▶ [To-do item]
From the records below, copy the lines that include "ENUMERATED".

Segment Open

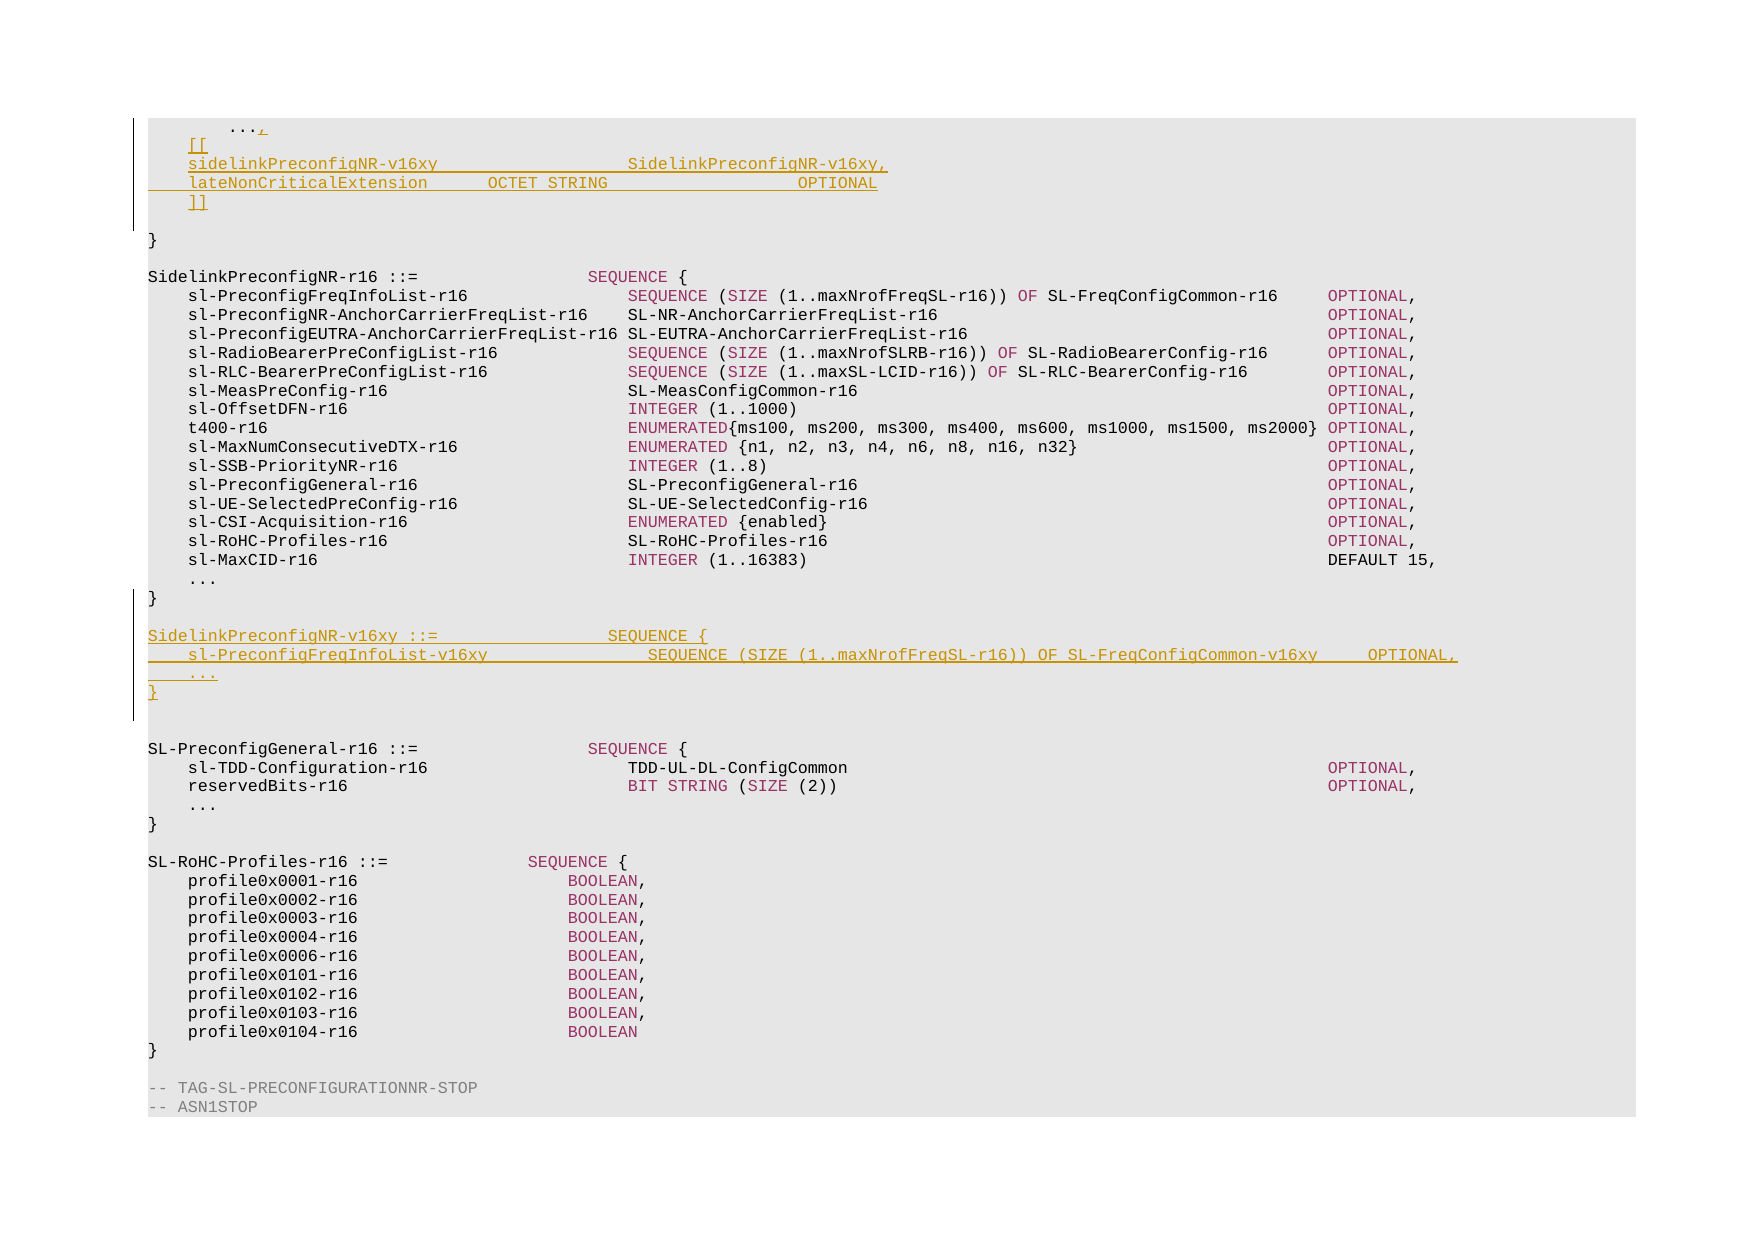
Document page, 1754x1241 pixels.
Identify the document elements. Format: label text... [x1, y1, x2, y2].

text profile0x0001-r16 BOOLEAN, [148, 872, 1636, 891]
text reservedBits-r16 BIT STRING (SIZE (2)) OPTIONAL, [148, 778, 1636, 797]
text profile0x0101-r16 BOOLEAN, [148, 967, 1636, 985]
text t400-r16 ENUMERATED{ms100, ms200, ms300, ms400, ms600, ms1000, ms1500, ms2000} OPTIONAL, [148, 420, 1636, 439]
text sl-SSB-PriorityNR-r16 INTEGER (1..8) OPTIONAL, [148, 457, 1636, 476]
text -- TAG-SL-PRECONFIGURATIONNR-STOP [148, 1080, 1636, 1098]
text sl-RadioBearerPreConfigList-r16 SEQUENCE (SIZE (1..maxNrofSLRB-r16)) OF SL-RadioBearerConfig-r16 OPTIONAL, [148, 344, 1636, 363]
text profile0x0002-r16 BOOLEAN, [148, 891, 1636, 910]
text -- ASN1STOP [148, 1098, 1636, 1117]
text sl-UE-SelectedPreConfig-r16 SL-UE-SelectedConfig-r16 OPTIONAL, [148, 495, 1636, 514]
text profile0x0103-r16 BOOLEAN, [148, 1004, 1636, 1023]
text sl-CSI-Acquisition-r16 ENUMERATED {enabled} OPTIONAL, [148, 514, 1636, 533]
text profile0x0004-r16 BOOLEAN, [148, 929, 1636, 948]
text ... [148, 797, 1636, 816]
text sl-PreconfigFreqInfoList-r16 SEQUENCE (SIZE (1..maxNrofFreqSL-r16)) OF SL-FreqConfigCommon-r16 OPTIONAL, [148, 288, 1636, 307]
text ... [148, 571, 1636, 589]
text profile0x0102-r16 BOOLEAN, [148, 985, 1636, 1004]
text sl-MeasPreConfig-r16 SL-MeasConfigCommon-r16 OPTIONAL, [148, 382, 1636, 401]
text profile0x0006-r16 BOOLEAN, [148, 948, 1636, 967]
text profile0x0003-r16 BOOLEAN, [148, 910, 1636, 929]
text sl-PreconfigNR-AnchorCarrierFreqList-r16 SL-NR-AnchorCarrierFreqList-r16 OPTIONAL, [148, 307, 1636, 326]
text sl-RoHC-Profiles-r16 SL-RoHC-Profiles-r16 OPTIONAL, [148, 533, 1636, 552]
text SL-PreconfigGeneral-r16 ::= SEQUENCE { [148, 740, 1636, 759]
text SL-RoHC-Profiles-r16 ::= SEQUENCE { [148, 853, 1636, 872]
text } [148, 589, 1636, 608]
text } [148, 231, 1636, 250]
text sl-PreconfigEUTRA-AnchorCarrierFreqList-r16 SL-EUTRA-AnchorCarrierFreqList-r16 OPTIONAL, [148, 326, 1636, 344]
text } [148, 1042, 1636, 1061]
text profile0x0104-r16 BOOLEAN [148, 1023, 1636, 1042]
text sl-RLC-BearerPreConfigList-r16 SEQUENCE (SIZE (1..maxSL-LCID-r16)) OF SL-RLC-BearerConfig-r16 OPTIONAL, [148, 363, 1636, 382]
text SidelinkPreconfigNR-r16 ::= SEQUENCE { [148, 269, 1636, 288]
text sl-TDD-Configuration-r16 TDD-UL-DL-ConfigCommon OPTIONAL, [148, 759, 1636, 778]
text sl-OffsetDFN-r16 INTEGER (1..1000) OPTIONAL, [148, 401, 1636, 420]
text } [148, 816, 1636, 834]
text sl-PreconfigGeneral-r16 SL-PreconfigGeneral-r16 OPTIONAL, [148, 476, 1636, 495]
text ... [148, 118, 1636, 137]
text sl-MaxNumConsecutiveDTX-r16 ENUMERATED {n1, n2, n3, n4, n6, n8, n16, n32} OPTIONAL, [148, 439, 1636, 457]
text sl-MaxCID-r16 INTEGER (1..16383) DEFAULT 15, [148, 552, 1636, 571]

Segment Closed

▶ [Finished exercise]
text t400-r16 ENUMERATED{ms100, ms200, ms300, ms400, ms600, ms1000, ms1500, ms2000} OPTIONAL, [148, 420, 1636, 439]
text sl-CSI-Acquisition-r16 ENUMERATED {enabled} OPTIONAL, [148, 514, 1636, 533]
text sl-MaxNumConsecutiveDTX-r16 ENUMERATED {n1, n2, n3, n4, n6, n8, n16, n32} OPTIONAL, [148, 439, 1636, 457]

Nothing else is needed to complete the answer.